Is The Bear For Gold-Oriented ETFs Over?

 | Mar 12, 2014 03:08AM ET

Non-residential construction, home building and manufacturing have been decelerating. Nowhere is this more evident than in the new 52-week lows being set by industrial metals like iPath Copper (JJC) and multi-sector metals investments like PowerShares DB Base Metals Fund (DBB). The latter ETF tracks a rules-based index composed of futures contracts in widely used metals like aluminum, copper and zinc.

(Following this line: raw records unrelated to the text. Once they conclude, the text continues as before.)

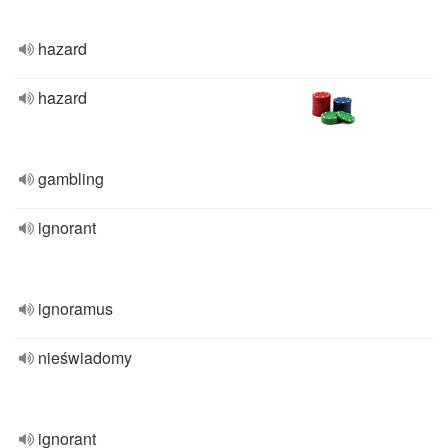
hazard
hazard
gambling
ignorant
ignoramus
nieświadomy
ignorant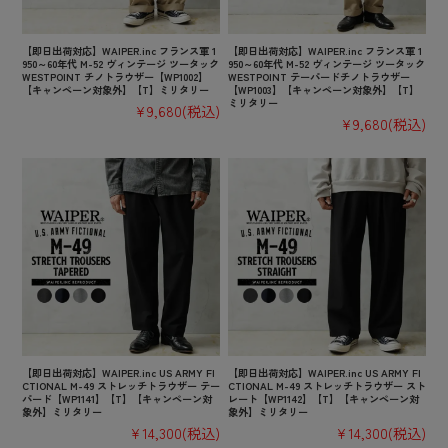
【即日出荷対応】WAIPER.inc フランス軍 1
【即日出荷対応】WAIPER.inc フランス軍 1
950～60年代 M-52 ヴィンテージ ツータック
950～60年代 M-52 ヴィンテージ ツータック
WESTPOINT チノトラウザー【WP1002】
WESTPOINT テーパードチノトラウザー
【キャンペーン対象外】【T】ミリタリー
【WP1003】【キャンペーン対象外】【T】
ミリタリー
¥9,680
(税込)
¥9,680
(税込)
【即日出荷対応】WAIPER.inc US ARMY FI
【即日出荷対応】WAIPER.inc US ARMY FI
CTIONAL M-49 ストレッチトラウザー テー
CTIONAL M-49 ストレッチトラウザー スト
パード【WP1141】【T】【キャンペーン対
レート【WP1142】【T】【キャンペーン対
象外】ミリタリー
象外】ミリタリー
¥14,300
(税込)
¥14,300
(税込)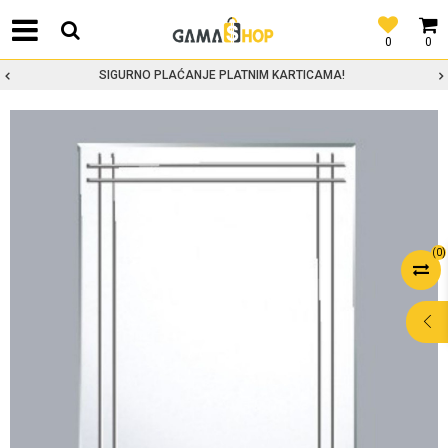
0
0
SIGURNO PLAĆANJE PLATNIM KARTICAMA!
(
0
)
POMOĆ PRI
KUPOVINI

Many attribute the commodity price declines to weakness in global economies such as China, Brazil and Russia. Granted, slowdowns in emerging market economies have had an adverse effect on industrial metal prices. Still, Americans may be foolish in ignoring economic warning signs on the home front. Mortgage applications and home sales have been declining precipitously. Services sector growth in the U.S. tumbled to a four-year low in February. And commentators routinely marginalize below-trend employment gains by tethering job vulnerabilities to the cold weather.

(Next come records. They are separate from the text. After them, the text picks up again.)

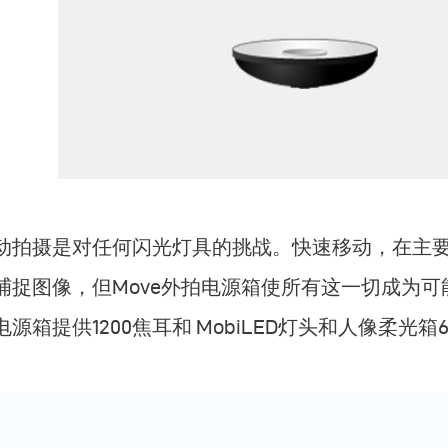
动拍摄是对任何闪光灯具的挑战。快速移动，在主
捕捉图像，但Move外拍电源箱使所有这一切成为可
电源箱提供1200焦耳和 MobiLED灯头和人像柔光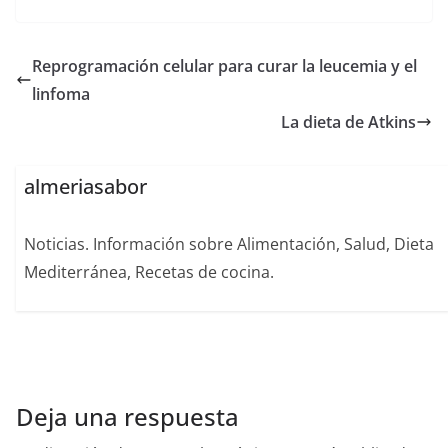
Reprogramación celular para curar la leucemia y el
linfoma
La dieta de Atkins
almeriasabor
Noticias. Información sobre Alimentación, Salud, Dieta
Mediterránea, Recetas de cocina.
Deja una respuesta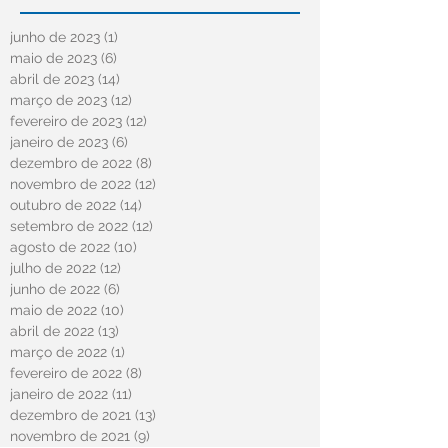
junho de 2023
(1)
1 post
maio de 2023
(6)
6 posts
abril de 2023
(14)
14 posts
março de 2023
(12)
12 posts
fevereiro de 2023
(12)
12 posts
janeiro de 2023
(6)
6 posts
dezembro de 2022
(8)
8 posts
novembro de 2022
(12)
12 posts
outubro de 2022
(14)
14 posts
setembro de 2022
(12)
12 posts
agosto de 2022
(10)
10 posts
julho de 2022
(12)
12 posts
junho de 2022
(6)
6 posts
maio de 2022
(10)
10 posts
abril de 2022
(13)
13 posts
março de 2022
(1)
1 post
fevereiro de 2022
(8)
8 posts
janeiro de 2022
(11)
11 posts
dezembro de 2021
(13)
13 posts
novembro de 2021
(9)
9 posts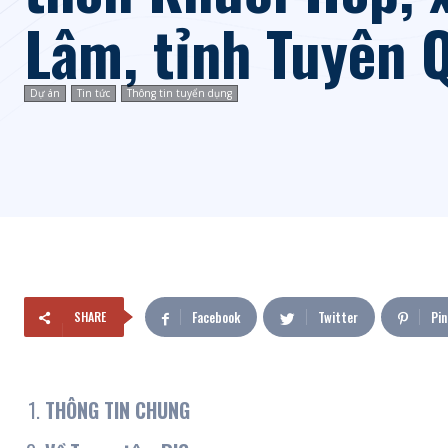
Lâm, tỉnh Tuyên 
Dự án
Tin tức
Thông tin tuyển dụng
Facebook
Twitter
Pin
SHARE
THÔNG TIN CHUNG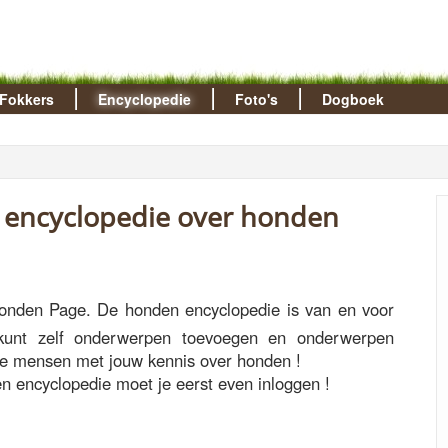
Fokkers
Encyclopedie
Foto's
Dogboek
e encyclopedie over honden
onden Page. De honden encyclopedie is van en voor
kunt zelf onderwerpen toevoegen en onderwerpen
ere mensen met jouw kennis over honden !
n encyclopedie moet je eerst even inloggen !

Erratic weather patterns may indeed be boosting some commodities, like livestock, grains and coffee. PowerShares DB Agriculture (DBA) is up nearly 14% on a month-over-month basis and close to 17% over three months. Meanwhile, United States Natural Gas (UNG) has rocketed as the need for heat has risen sharply. Even drought conditions on the west coast may be partially responsible for the recent relative strength in water companies via Guggenheim Global Water (CGW).

On the other hand, declaring  emerging market woes as the singular cause for base metal price depreciation and/or extreme weather as the sole reason for agriculture or natural gas price appreciation seems myopic. There may be other forces that influence these and other commodities. In all likelihood, uncertainty about U.S. manufacturing, concerns about the well-being of the U.S. consumer as well as wariness of Federal Reserve monetary policy also affect the price movement of natural resources as well as the share prices of natural-resources-related companies.

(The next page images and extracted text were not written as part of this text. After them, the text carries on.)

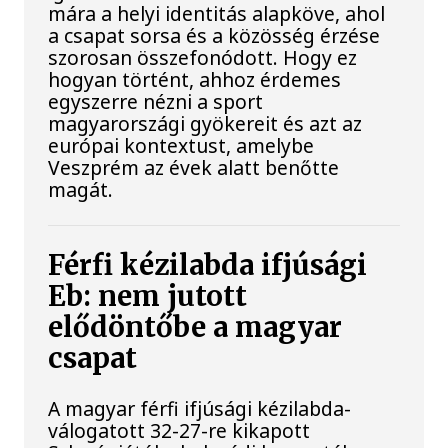
mára a helyi identitás alapköve, ahol
a csapat sorsa és a közösség érzése
szorosan összefonódott. Hogy ez
hogyan történt, ahhoz érdemes
egyszerre nézni a sport
magyarországi gyökereit és azt az
európai kontextust, amelybe
Veszprém az évek alatt benőtte
magát.
Férfi kézilabda ifjúsági
Eb: nem jutott
elődöntőbe a magyar
csapat
A magyar férfi ifjúsági kézilabda-
válogatott 32-27-re kikapott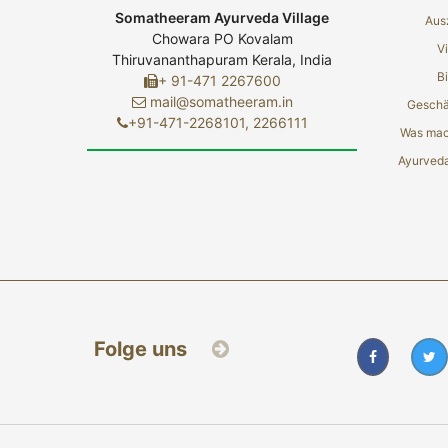
Somatheeram Ayurveda Village
Aus
Chowara PO Kovalam
V
Thiruvananthapuram Kerala, India
Bi
+ 91-471 2267600
mail@somatheeram.in
Geschä
+91-471-2268101, 2266111
Was mac
Ayurved
Folge uns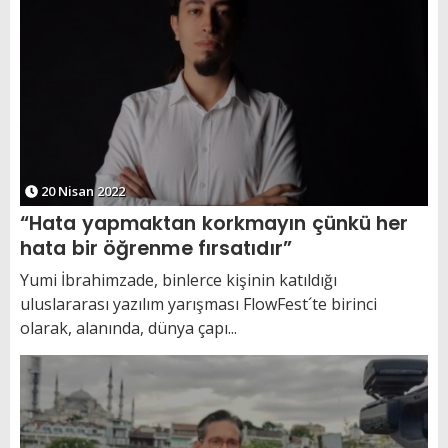
20 Nisan 2022
“Hata yapmaktan korkmayın çünkü her
hata bir öğrenme fırsatıdır”
Yumi İbrahimzade, binlerce kişinin katıldığı
uluslararası yazılım yarışması FlowFest´te birinci
olarak, alanında, dünya çapı...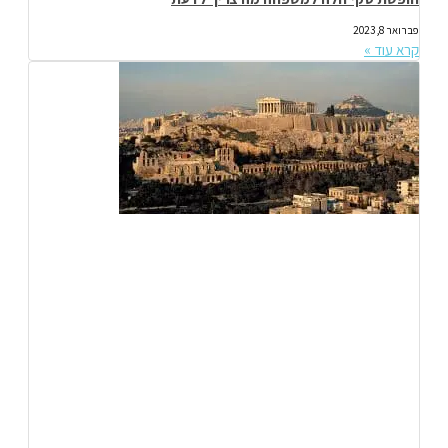
פברואר 8, 2023
קרא עוד »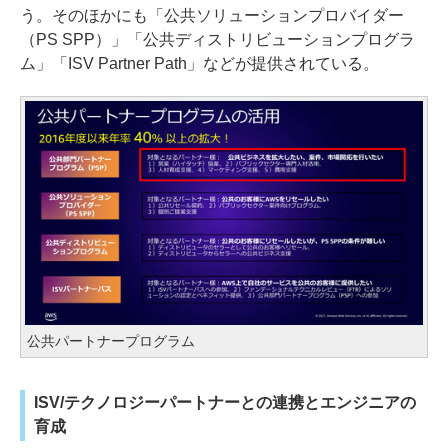
う。そのほかにも「公共ソリューションプロバイダー
（PS SPP）」「公共ディストリビューションプログラ
ム」「ISV Partner Path」などが提供されている。
公共パートナープログラム
ISV/テクノロジーパートナーとの連携とエンジニアの
育成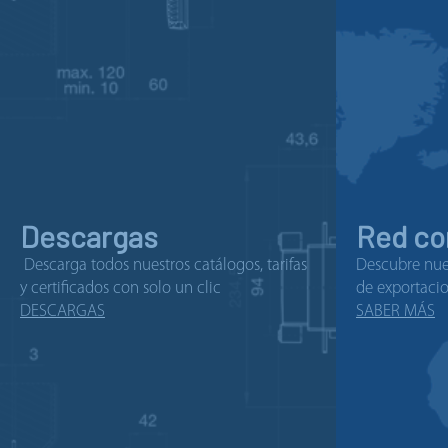
Descargas
Red co
Descarga todos nuestros catálogos, tarifas
Descubre nues
y certificados con solo un clic
de exportacio
DESCARGAS
SABER MÁS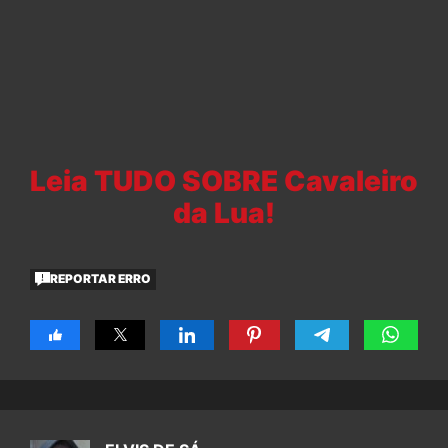
Leia TUDO SOBRE Cavaleiro
da Lua!
REPORTAR ERRO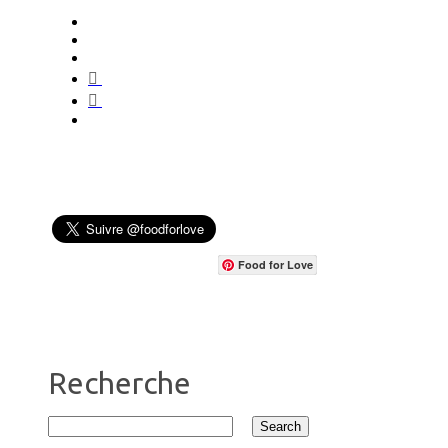
Food for Love
Recherche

For example, the worst performing corporate shares of 2013 belonged to the precious metals miners. What’s more, the post-tapering consensus had expected dollar strength at the expense of gold prices. (Remember the numerous calls for the yellow metal to fall below $1000 per ounce.) Over the prior 3 months, however, SPDR Gold Trust (GLD) and a number of gold-oriented assets have significantly outpaced U.S. stocks.